| WHAT NEEDS TO BE DONE |
The records that follow must be transcribed in full, without any change.

| Stored entries |
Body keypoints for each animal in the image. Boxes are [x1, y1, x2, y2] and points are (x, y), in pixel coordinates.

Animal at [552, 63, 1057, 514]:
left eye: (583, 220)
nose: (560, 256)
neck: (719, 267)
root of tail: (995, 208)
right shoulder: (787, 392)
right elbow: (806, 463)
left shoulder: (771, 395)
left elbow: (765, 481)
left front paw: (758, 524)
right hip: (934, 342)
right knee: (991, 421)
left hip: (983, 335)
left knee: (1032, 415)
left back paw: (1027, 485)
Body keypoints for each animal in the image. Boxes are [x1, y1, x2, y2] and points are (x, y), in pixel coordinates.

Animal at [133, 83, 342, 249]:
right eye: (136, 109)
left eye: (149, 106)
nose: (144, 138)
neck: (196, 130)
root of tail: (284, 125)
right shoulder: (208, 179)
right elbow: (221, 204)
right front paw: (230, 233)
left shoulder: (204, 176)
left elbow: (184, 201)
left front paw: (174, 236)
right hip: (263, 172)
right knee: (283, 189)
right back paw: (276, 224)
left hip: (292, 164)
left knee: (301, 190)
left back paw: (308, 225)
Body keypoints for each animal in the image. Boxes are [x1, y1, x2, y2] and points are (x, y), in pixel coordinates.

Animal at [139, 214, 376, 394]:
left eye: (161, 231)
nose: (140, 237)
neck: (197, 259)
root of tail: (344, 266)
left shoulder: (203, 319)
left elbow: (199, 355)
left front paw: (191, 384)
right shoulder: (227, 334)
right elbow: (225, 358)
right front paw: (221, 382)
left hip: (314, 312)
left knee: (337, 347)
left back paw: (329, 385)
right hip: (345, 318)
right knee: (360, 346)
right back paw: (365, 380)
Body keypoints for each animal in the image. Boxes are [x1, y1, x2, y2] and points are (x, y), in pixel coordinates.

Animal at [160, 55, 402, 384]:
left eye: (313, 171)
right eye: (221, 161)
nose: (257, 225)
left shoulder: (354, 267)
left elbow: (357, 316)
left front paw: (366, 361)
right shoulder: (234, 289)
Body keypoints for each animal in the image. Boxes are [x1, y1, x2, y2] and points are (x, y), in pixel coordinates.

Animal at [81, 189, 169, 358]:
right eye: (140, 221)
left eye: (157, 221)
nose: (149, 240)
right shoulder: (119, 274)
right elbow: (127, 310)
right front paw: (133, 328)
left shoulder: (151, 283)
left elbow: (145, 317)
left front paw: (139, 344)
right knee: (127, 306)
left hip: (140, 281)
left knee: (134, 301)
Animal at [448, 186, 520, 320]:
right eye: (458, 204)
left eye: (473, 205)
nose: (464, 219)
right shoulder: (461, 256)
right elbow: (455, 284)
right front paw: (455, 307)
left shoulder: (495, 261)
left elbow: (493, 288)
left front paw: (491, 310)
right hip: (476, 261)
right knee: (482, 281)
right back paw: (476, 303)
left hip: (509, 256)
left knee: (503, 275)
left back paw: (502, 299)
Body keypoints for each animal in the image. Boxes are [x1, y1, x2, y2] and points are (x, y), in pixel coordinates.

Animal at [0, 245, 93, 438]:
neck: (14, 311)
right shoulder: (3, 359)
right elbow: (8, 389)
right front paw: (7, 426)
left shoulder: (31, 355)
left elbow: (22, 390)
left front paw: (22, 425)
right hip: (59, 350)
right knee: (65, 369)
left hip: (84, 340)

| EXERCISE SOLUTION |
Body keypoints for each animal in the image. Boxes are [x1, y1, x2, y2] and points are (x, y), in pixel coordinates.

Animal at [552, 63, 1057, 514]:
left eye: (583, 220)
nose: (560, 256)
neck: (719, 267)
root of tail: (995, 208)
right shoulder: (787, 392)
right elbow: (806, 463)
left shoulder: (771, 395)
left elbow: (765, 481)
left front paw: (758, 524)
right hip: (934, 342)
right knee: (991, 421)
left hip: (983, 335)
left knee: (1032, 415)
left back paw: (1027, 485)
Body keypoints for each animal in the image. Boxes are [x1, y1, x2, y2] and points are (x, y), in pixel coordinates.

Animal at [133, 83, 342, 249]:
right eye: (136, 109)
left eye: (149, 106)
nose: (144, 138)
neck: (196, 130)
root of tail: (284, 125)
right shoulder: (208, 179)
right elbow: (221, 204)
right front paw: (230, 233)
left shoulder: (204, 176)
left elbow: (184, 201)
left front paw: (174, 236)
right hip: (263, 172)
right knee: (283, 189)
right back paw: (276, 224)
left hip: (292, 164)
left knee: (301, 190)
left back paw: (308, 225)
Body keypoints for each animal in the image. Boxes are [x1, y1, x2, y2] and points are (x, y), in pixel coordinates.

Animal at [139, 214, 376, 394]:
left eye: (161, 231)
nose: (140, 237)
neck: (197, 259)
root of tail: (344, 266)
left shoulder: (203, 319)
left elbow: (199, 355)
left front paw: (191, 384)
right shoulder: (227, 334)
right elbow: (225, 358)
right front paw: (221, 382)
left hip: (314, 312)
left knee: (337, 347)
left back paw: (329, 385)
right hip: (345, 318)
right knee: (360, 346)
right back paw: (365, 380)
Body keypoints for each animal in the image. Boxes are [x1, y1, x2, y2] and points are (x, y), in pixel coordinates.

Animal at [160, 55, 402, 384]:
left eye: (313, 171)
right eye: (221, 161)
nose: (257, 225)
left shoulder: (354, 267)
left elbow: (357, 316)
left front paw: (366, 361)
right shoulder: (234, 289)
Body keypoints for each animal in the image. Boxes are [x1, y1, x2, y2] and points are (x, y), in pixel coordinates.

Animal at [81, 189, 169, 358]:
right eye: (140, 221)
left eye: (157, 221)
nose: (149, 240)
right shoulder: (119, 274)
right elbow: (127, 310)
right front paw: (133, 328)
left shoulder: (151, 283)
left elbow: (145, 317)
left front paw: (139, 344)
right knee: (127, 306)
left hip: (140, 281)
left knee: (134, 301)
Animal at [448, 186, 520, 320]:
right eye: (458, 204)
left eye: (473, 205)
nose: (464, 219)
right shoulder: (461, 256)
right elbow: (455, 284)
right front paw: (455, 307)
left shoulder: (495, 261)
left elbow: (493, 288)
left front paw: (491, 310)
right hip: (476, 261)
right knee: (482, 281)
right back paw: (476, 303)
left hip: (509, 256)
left knee: (503, 275)
left back paw: (502, 299)
Body keypoints for each animal in the image. Boxes are [x1, y1, x2, y2] and points are (x, y), in pixel coordinates.

Animal at [0, 245, 93, 438]:
neck: (14, 311)
right shoulder: (3, 359)
right elbow: (8, 389)
right front paw: (7, 426)
left shoulder: (31, 355)
left elbow: (22, 390)
left front paw: (22, 425)
right hip: (59, 350)
right knee: (65, 369)
left hip: (84, 340)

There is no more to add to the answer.